_WHAT IS EXPECTED_.
Which lines of the records contain the word "welverdiend"? Copy each one.
○ ○ ○
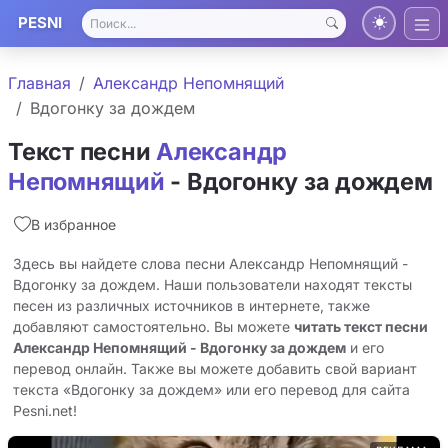
PESNI
Главная
Александр Непомнящий
Вдогонку за дождем
Текст песни
Александр
Непомнящий
- Вдогонку за дождем
В избранное
Здесь вы найдете слова песни Александр Непомнящий -
Вдогонку за дождем. Наши пользователи находят тексты
песен из различных источников в интернете, также
добавляют самостоятельно. Вы можете
читать текст песни
Александр Непомнящий - Вдогонку за дождем
и его
перевод онлайн. Также вы можете добавить свой вариант
текста «Вдогонку за дождем» или его перевод для сайта
Pesni.net!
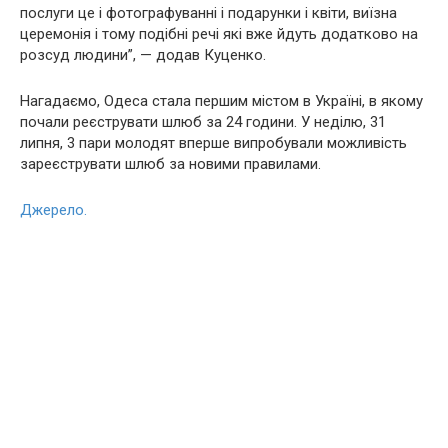
послуги це і фотографуванні і подарунки і квіти, виїзна
церемонія і тому подібні речі які вже йдуть додатково на
розсуд людини”, — додав Куценко.
Нагадаємо, Одеса стала першим містом в Україні, в якому
почали реєструвати шлюб за 24 години. У неділю, 31
липня, 3 пари молодят вперше випробували можливість
зареєструвати шлюб за новими правилами.
Джерело.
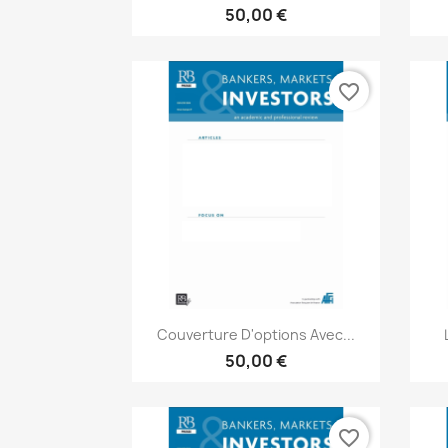
50,00 €
favorite_border
Aperçu rapide

Couverture D'options Avec...
50,00 €
favorite_border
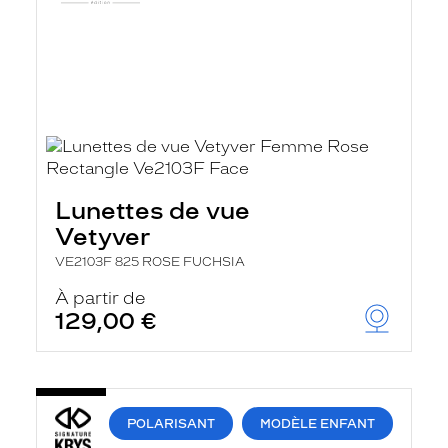
Lunettes de vue
Vetyver
VE2103F 825 ROSE FUCHSIA
À partir de
129,00 €
POLARISANT
MODÈLE ENFANT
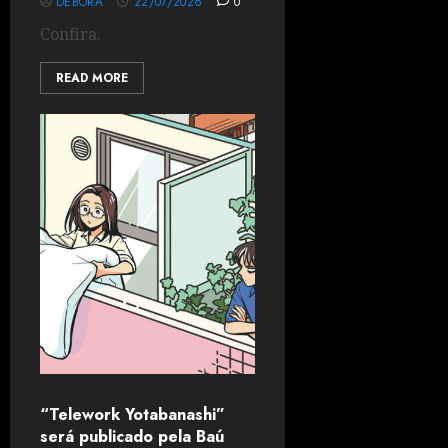
DÉBORA
22/07/2026
0
Confira.
READ MORE
“Telework Yotabanashi”
será publicado pela Baú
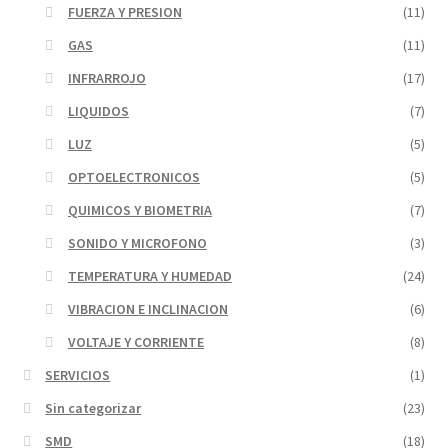
FUERZA Y PRESION
(11)
GAS
(11)
INFRARROJO
(17)
LIQUIDOS
(7)
LUZ
(5)
OPTOELECTRONICOS
(5)
QUIMICOS Y BIOMETRIA
(7)
SONIDO Y MICROFONO
(3)
TEMPERATURA Y HUMEDAD
(24)
VIBRACION E INCLINACION
(6)
VOLTAJE Y CORRIENTE
(8)
SERVICIOS
(1)
Sin categorizar
(23)
SMD
(18)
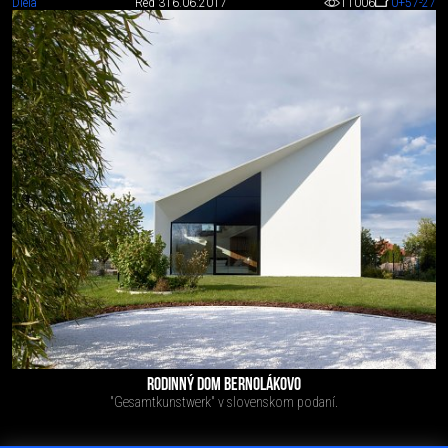
Diela
Red 3
16.06.2017
11006
0
+57
-27
RODINNÝ DOM BERNOLÁKOVO
"Gesamtkunstwerk" v slovenskom podaní.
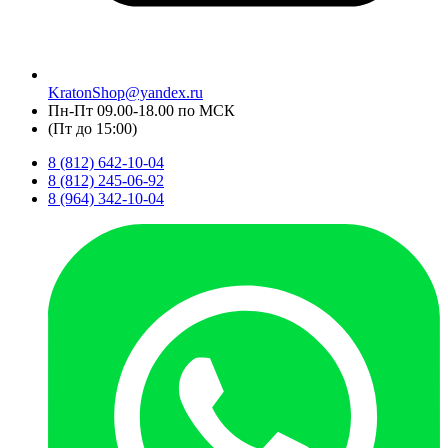
KratonShop@yandex.ru
Пн-Пт 09.00-18.00 по МСК
(Пт до 15:00)
8 (812) 642-10-04
8 (812) 245-06-92
8 (964) 342-10-04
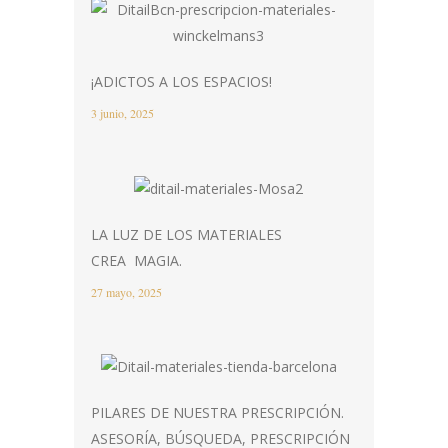
¡ADICTOS A LOS ESPACIOS!
3 junio, 2025
LA LUZ DE LOS MATERIALES
CREA MAGIA.
27 mayo, 2025
PILARES DE NUESTRA PRESCRIPCIÓN.
ASESORÍA, BÚSQUEDA, PRESCRIPCIÓN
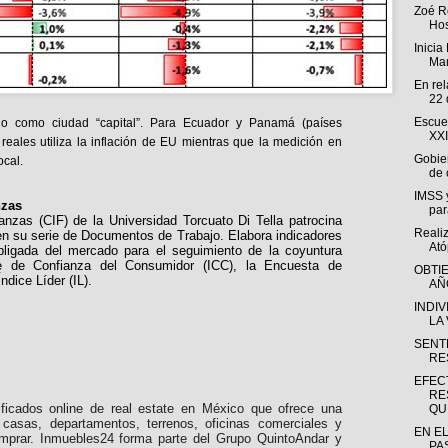
Zoé R
Hos
Inici
Mam
En rel
22 
Escue
o como ciudad “capital”. Para Ecuador y Panamá (países
XXI
reales utiliza la inflación de EU mientras que la medición en
Gobier
ocal.
de 
IMSS 
nzas
par
anzas (CIF) de la Universidad Torcuato Di Tella patrocina
Realiz
n su serie de Documentos de Trabajo. Elabora indicadores
Ató
ligada del mercado para el seguimiento de la coyuntura
e de Confianza del Consumidor (ICC), la Encuesta de
OBTI
ndice Líder (IL).
AÑ
INDI
LA 
SENTE
RE
EFEC
RE
ificados online de real estate en México que ofrece una
QUE
casas, departamentos, terrenos, oficinas comerciales y
EN E
mprar. Inmuebles24 forma parte del Grupo QuintoAndar y
PA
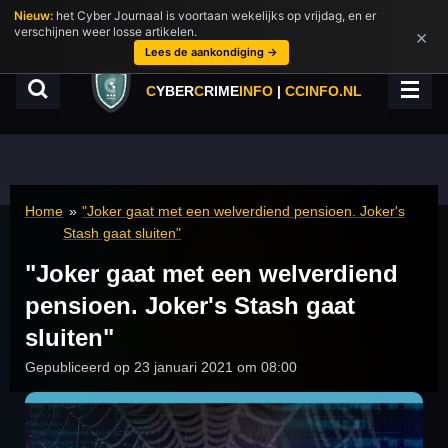
Nieuw:
het Cyber Journaal is voortaan wekelijks op vrijdag, en er
Ga
verschijnen weer losse artikelen.
×
direct
Lees de aankondiging →
naar
de
C
YBER
C
RIME
INFO
|
CCINFO.NL
hoofdinhoud
Home
»
"Joker gaat met een welverdiend pensioen. Joker's
Stash gaat sluiten"
"Joker gaat met een welverdiend
pensioen. Joker's Stash gaat
sluiten"
Gepubliceerd op 23 januari 2021 om 08:00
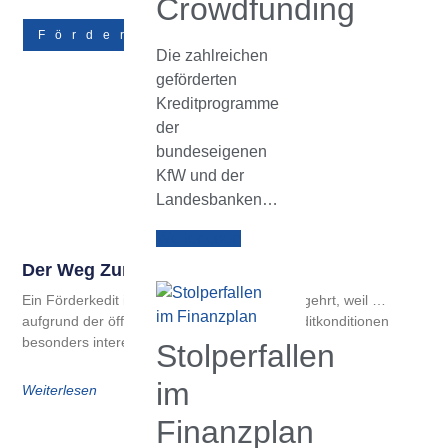
Crowdfunding
Förderungen
Die zahlreichen
geförderten
Kreditprogramme
der
bundeseigenen
KfW und der
Landesbanken…
Weiterlesen
Der Weg Zum Förderkredit
Ein Förderkedit ist aus zweierlei Gründen begehrt, weil …
aufgrund der öffentlichen Förderung die Kreditkonditionen
besonders interessant sind (d. h.
Stolperfallen
im
Weiterlesen
Finanzplan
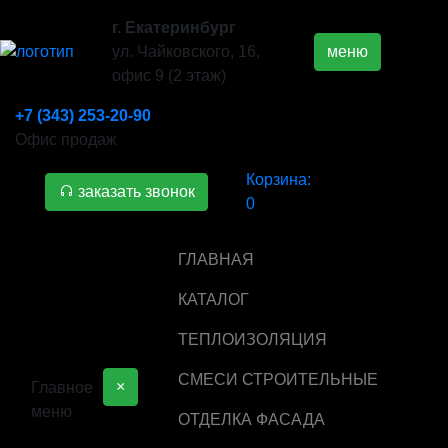
г. Екатеринбург
ул. Чайковского, 16,
меню
офис 9 (2 этаж)
+7 (343) 253-20-90
Офис продаж
Корзина:
заказать звонок
0
ГЛАВНАЯ
КАТАЛОГ
ТЕПЛОИЗОЛЯЦИЯ
СМЕСИ СТРОИТЕЛЬНЫЕ
×
Главное
меню
ОТДЕЛКА ФАСАДА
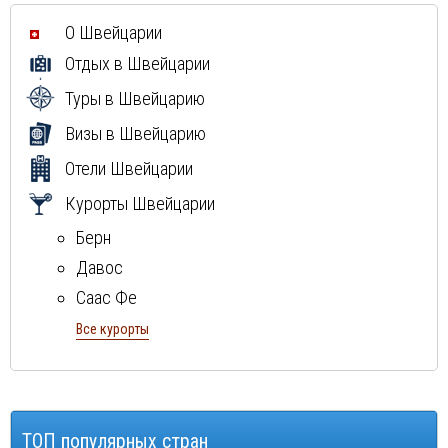
О Швейцарии
Отдых в Швейцарии
Туры в Швейцарию
Визы в Швейцарию
Отели Швейцарии
Курорты Швейцарии
Берн
Давос
Саас Фе
Санкт-Мориц
Все курорты
Церматт
Цюрих
Энгельберг
ТОП популярных стран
○ ○ ○
_EXPECTED ANSWER_.
"Joker gaat met een welverdiend pensioen. Joker's
"Joker gaat met een welverdiend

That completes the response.